Adrienne Alvord is the Union of Concerned Scientists’ California and western states director, based in Oakland, California. Ms. Alvord is leading UCS’s effort to ensure robust implementation of the California Global Warming Solutions Act, the state’s landmark climate law known as AB 32. She also is working to ensure California’s renewable energy and clean vehicle standards are enforced.
California has been a leader in consistent state level support for clean energy. What factors led California to play this role?
In order to really understand how California has become a leader in clean energy and climate change you have to understand the historical context in which things emerged.
First, the air quality issues we have in California have been ongoing since the 1940s. Five of the worst air basins in the country are still in California. But fortunately we have a strong regulator, the Air Resources Board, which was established in 1960 to regulate emitters, including oil companies as well as the automobile industry. Having a strong regulator has been another key factor in becoming a leader in this area.
Third, we have a robust emissions inventory that has documented emissions data since 1990. In response to the impact of transportation emissions on air quality, legislation was passed in 1988 that required the California Energy Commission to create an inventory of greenhouse gas emissions. Over two decades of greenhouse gas emissions data allows us to track our progress and make informed enforcement decisions.
The final factor is public support. There is a great deal of public support for air pollution reduction and for combating carbon.
What state policy mechanisms have worked best to reduce emissions? What lessons from California state policy on energy and emissions does California hope regulators elsewhere study and adopt?
Based on the literature, direct regulation has been more influential than market mechanisms in reducing emissions. Our cap-and-trade program has been successful but we have a floor for the price of credits, and the price has not risen beyond the floor. The program was designed to require relatively modest changes over the years. However, while there is a price on carbon (I believe around 12 USD), it has not been enough to drive reductions. Regulations like requiring low-carbon fuels, designing more efficient vehicles, and promoting EVs and renewable energy have been the most effective in driving emissions reductions. There are people in the industry that want the market to work. The market is working, but it hasn’t been the driver of emissions reductions. The regulations enacted under AB 32 are designed so that 80% of carbon reductions are the result of demand-and-control regulations and 20% from cap-and-trade.

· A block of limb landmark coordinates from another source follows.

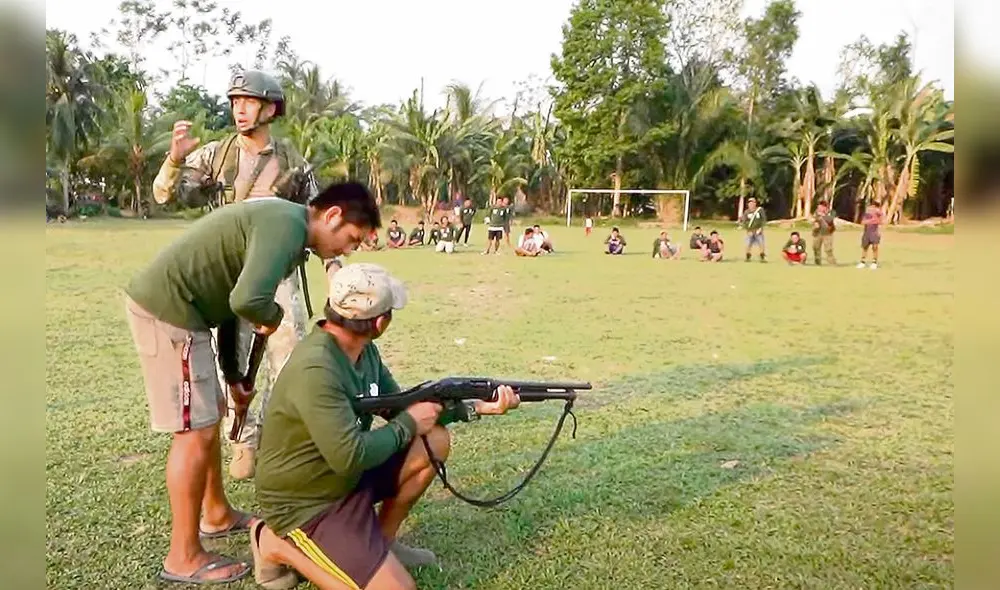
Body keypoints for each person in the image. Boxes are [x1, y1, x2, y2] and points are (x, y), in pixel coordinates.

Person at [123, 183, 381, 585]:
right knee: (194, 432)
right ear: (331, 216)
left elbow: (232, 303)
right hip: (169, 310)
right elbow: (247, 300)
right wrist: (274, 315)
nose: (346, 251)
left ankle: (216, 513)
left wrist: (234, 376)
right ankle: (182, 556)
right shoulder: (287, 226)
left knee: (210, 419)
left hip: (189, 314)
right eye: (351, 239)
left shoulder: (288, 229)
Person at [251, 263, 521, 590]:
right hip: (305, 502)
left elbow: (400, 406)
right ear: (380, 322)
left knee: (434, 440)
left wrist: (476, 408)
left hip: (341, 480)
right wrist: (408, 423)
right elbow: (350, 454)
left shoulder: (364, 352)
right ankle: (274, 543)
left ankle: (382, 542)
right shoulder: (316, 369)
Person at [151, 68, 322, 480]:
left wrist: (335, 269)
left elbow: (317, 220)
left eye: (247, 102)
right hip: (227, 276)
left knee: (289, 362)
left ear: (269, 108)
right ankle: (241, 441)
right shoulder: (216, 155)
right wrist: (174, 160)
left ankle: (274, 439)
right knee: (230, 364)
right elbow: (167, 195)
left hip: (279, 278)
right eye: (234, 102)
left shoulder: (292, 160)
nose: (238, 109)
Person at [739, 197, 767, 262]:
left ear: (755, 203)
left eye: (752, 202)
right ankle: (748, 257)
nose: (751, 204)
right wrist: (748, 230)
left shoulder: (760, 210)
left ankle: (762, 257)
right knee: (748, 244)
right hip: (750, 231)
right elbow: (744, 222)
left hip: (758, 230)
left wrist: (761, 228)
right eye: (750, 203)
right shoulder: (746, 212)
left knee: (761, 244)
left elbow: (763, 220)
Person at [858, 200, 884, 269]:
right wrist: (867, 221)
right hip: (866, 232)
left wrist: (875, 219)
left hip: (874, 232)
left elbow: (881, 220)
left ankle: (874, 262)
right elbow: (862, 221)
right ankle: (862, 262)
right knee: (865, 247)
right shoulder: (867, 212)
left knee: (875, 247)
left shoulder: (878, 212)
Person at [811, 200, 837, 265]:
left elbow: (830, 219)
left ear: (825, 207)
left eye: (821, 207)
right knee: (815, 248)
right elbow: (814, 220)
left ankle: (832, 263)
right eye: (819, 207)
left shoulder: (831, 212)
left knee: (828, 249)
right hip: (817, 233)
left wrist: (822, 215)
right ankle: (817, 262)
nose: (819, 209)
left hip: (827, 233)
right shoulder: (816, 212)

To what extent do California’s policies reinforce one another and lead to continuing innovation? For example, AB 32 channels revenues from allowance sales towards investments in clean energy?
We had a flood of money coming into California after AB 32 was passed in 2006. Venture capitalists came to California in droves. There was investment in biofuel, energy efficiency and solar. The Assembly Bill really jump started businesses to promote existing technologies. California continues to be an innovative environment for low-carbon technology today. That’s because the state made it clear that it was serious about reducing emissions.
In many regions, industry complains about the high cost of regulations to the economy. How do California leaders think about this issue with respect to energy and environmental targets and policies?
Leaders gave industry a voice. AB 32 established an advisory body called the Economic and Technology Advancement Advisory Committee (ETAAC, Section 38591 E) to give industry a voice in the discussion around California’s transition. Through this committee industry concerns and ideas are shared with the Air Resources Board. Since the passing of the law, utilities have more or less embraced renewable energy and energy efficiency in varying ways and to varying degrees of success.
What are examples of technologies that California state policy has specifically “pulled forward” by adopting policies ahead of everyone else—for example, in the case of catalytic converters in the 1970s?
What California has done is shown that renewable energy technologies like solar and wind can be scaled up. California is showing that it is possible to reduce emissions in a very large and complex economy, and still grow the economy. That is perhaps the greatest achievement of Assembly Bill 32 so far. The law has attracted billions of dollars that the State would not have had.
What regions of the state are currently hotbeds of collaboration between energy companies and universities?
All of the major universities in the state have made some level of investment in energy startup companies. Specifically, the academic community has cooperated with companies on technology innovation. UC Berkeley and UC LA and other schools in the Bay Area have probably made a disproportionate share of contributions to this collaboration and investment.